Mark Zuckerberg is a college dropout who founded Facebook.


teacher’s pet (noun; an overly-enthusiastic student who annoys the others in the class)

She’s the teacher’s pet and frequently annoys the other students.


class clown (noun; that refers to a students who is always trying to make everyone in the class laugh)

The class clown might be a little noisy, but we all think he’s funny.


you can’t teach an old dog new tricks (an expression that means it’s very hard to change other people’s habits)

They don’t understand how to write code for this program. You can’t teach an old dog new tricks.


tricks of the trade (noun; refers to the knowledge required to do a certain job)

My uncle is an experienced teacher and he taught me the tricks of the trade.


if you don’t use it, you lose it (this expression refers to not using a muscle or skill for a long time, and then losing competency with it)

Part I: Class Discussion


  1. What kind of place is your town/city?

I come from a small American town by the beach called Hampton, New Hampshire. It’s a small town of about 10,000 people.

  1. What is the most interesting part of your city/town?

Hampton is a tourist town that has a popular music venue called the Hampton Beach Casino Ballroom. A lot of musical acts and comedians come through there and perform.

  1. Has your town/city changed in any way in your life time? [How]

Not really. The beach area has been gentrified a bit, but that’s it.

  1. Would you say your town/city is a good place for young people to live? [Why/ Why not]

It’s quiet and peaceful, but it’s also pretty boring. So I wouldn’t recommend that young people looking for an exciting time live there.

  1. What kind of things do you prefer shopping for?

I like to get new clothes made for my by a tailor. This is exciting for me because I’m really tall, and can’t find things that fit me anywhere.

  1. In what kind of places do you like to go shopping?

I only really go to electronics shops, whenever I want to buy new headphones or I need a new smartphone.

  1. What effect has online shopping had in your country?

It’s slowly destroying the retail industry, as more and more people choose to shop online.

  1. What would you recommend tourists to buy from your country? [why?]

Nothing. They should save their money. Souvenirs are too expensive!

Part II: Individual Presentations

Describe a popular teacher that you know. You should say:

What this teacher looks like

What sort of person this teacher is

What this teacher helped you to learn

And explain why this teacher is popular

My sophomore year of high school, I had an English teacher named Mr. Ford. He was an older guy who was pretty funny and always had a twinkle in his eye. We liked him because his lectures were pretty much like standup comedy sets. During his lessons, he’d always have us write in our journals for about 12 minutes on a certain topic, and then he’d pick one of us to share what we wrote with the class. He made writing a fun activity for us. I admire him because he seemed like an eternally optimistic person and a good role model. Unfortunately, he passed away in 2010. His funeral was overflowing with former students. I attended, and found it to be pretty emotional. To this day, he’s truly missed in our community.

Part III: Group Discussion

  1. What can schools do to help children prepare for the next stage of their lives?

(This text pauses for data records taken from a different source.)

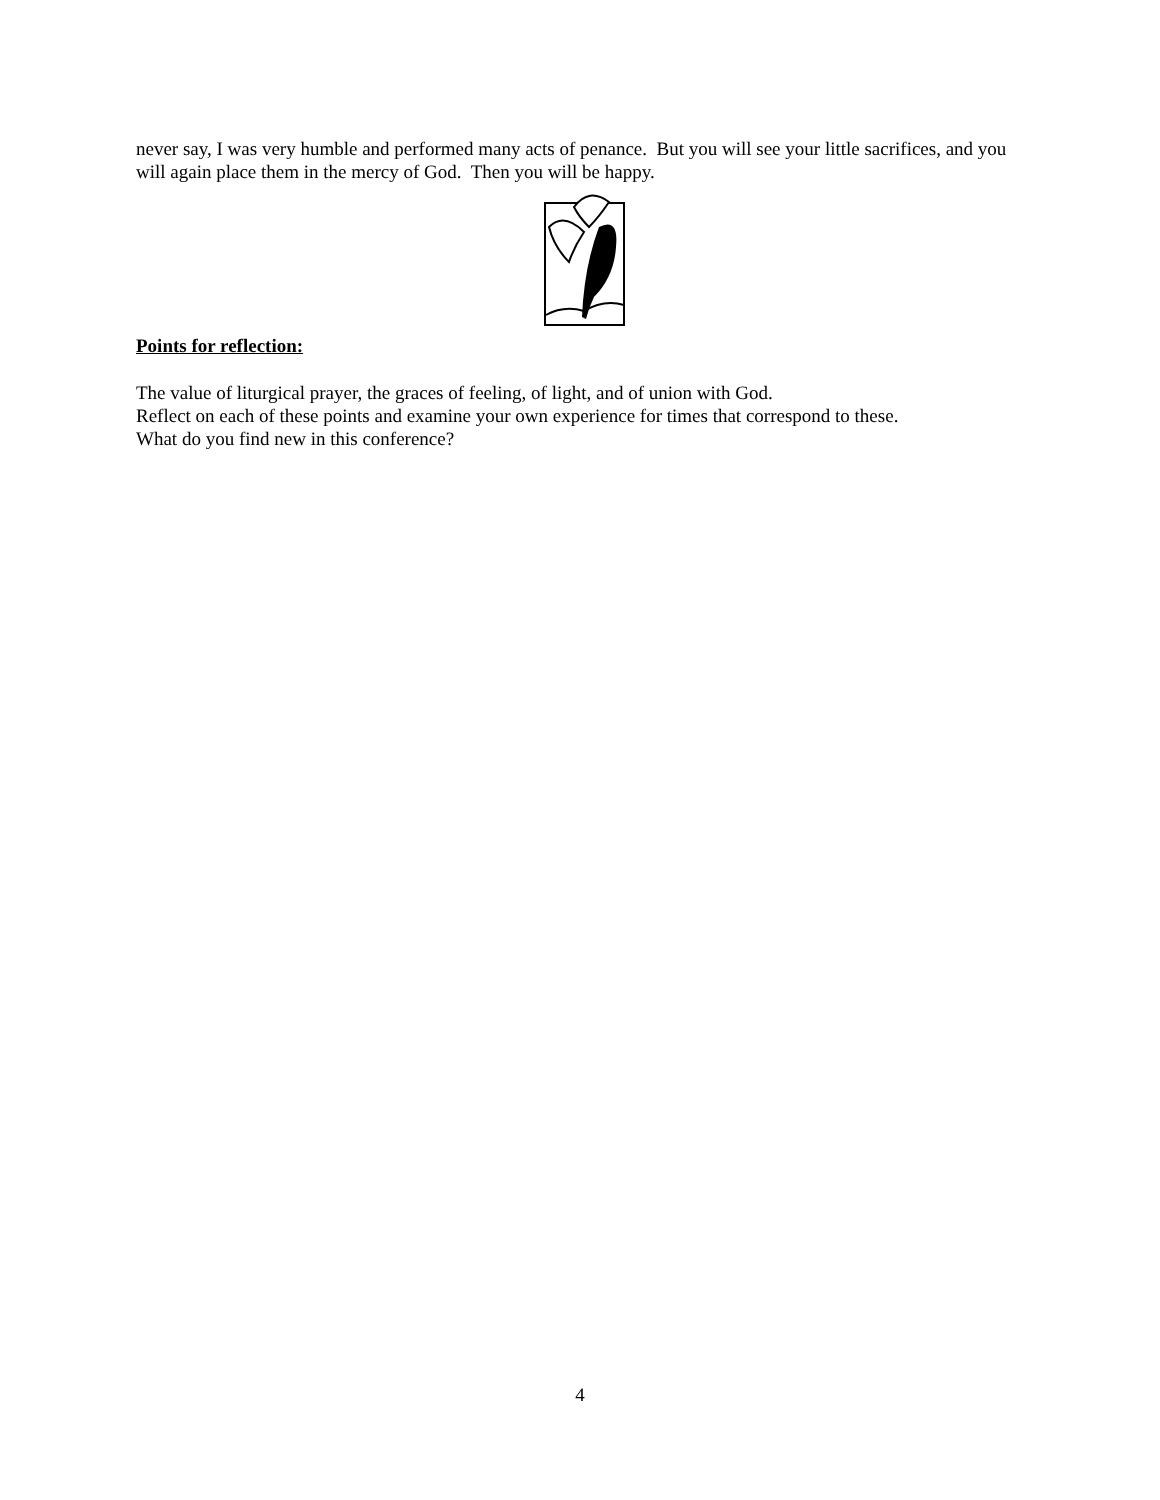never say, I was very humble and performed many acts of penance. But you will see your little sacrifices, and you will again place them in the mercy of God. Then you will be happy.
Points for reflection:
The value of liturgical prayer, the graces of feeling, of light, and of union with God.
Reflect on each of these points and examine your own experience for times that correspond to these.
What do you find new in this conference?
4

Well, the function of a school is to give people the necessary skills to be a productive member of society and work a job that contributes in some way to the community.

  1. What advice would you give to someone who doesn’t like school?

If you don’t have any remarkable talents, then you need to stay in school! Otherwise, you won’t be able to make any money.

  1. What can schools teach children that they can’t learn from their parents?

Almost everything. Schools teach students about history, math, science, and a great number or other subjects that parents are not necessarily experts in.

  1. In general, what opportunities are available to students after they leave school?

Anything they want to do is an option. If you have a BA, then you can get almost any job.

  1. How do you think school life differs from university life?

University life is probably easier because there is less homework and fewer classes.

  1. How important do you think it is for individuals to carry on learning after they have finished school and university?

It’s essential. You should always try to learn and experiment with new things. It’s good for your brain.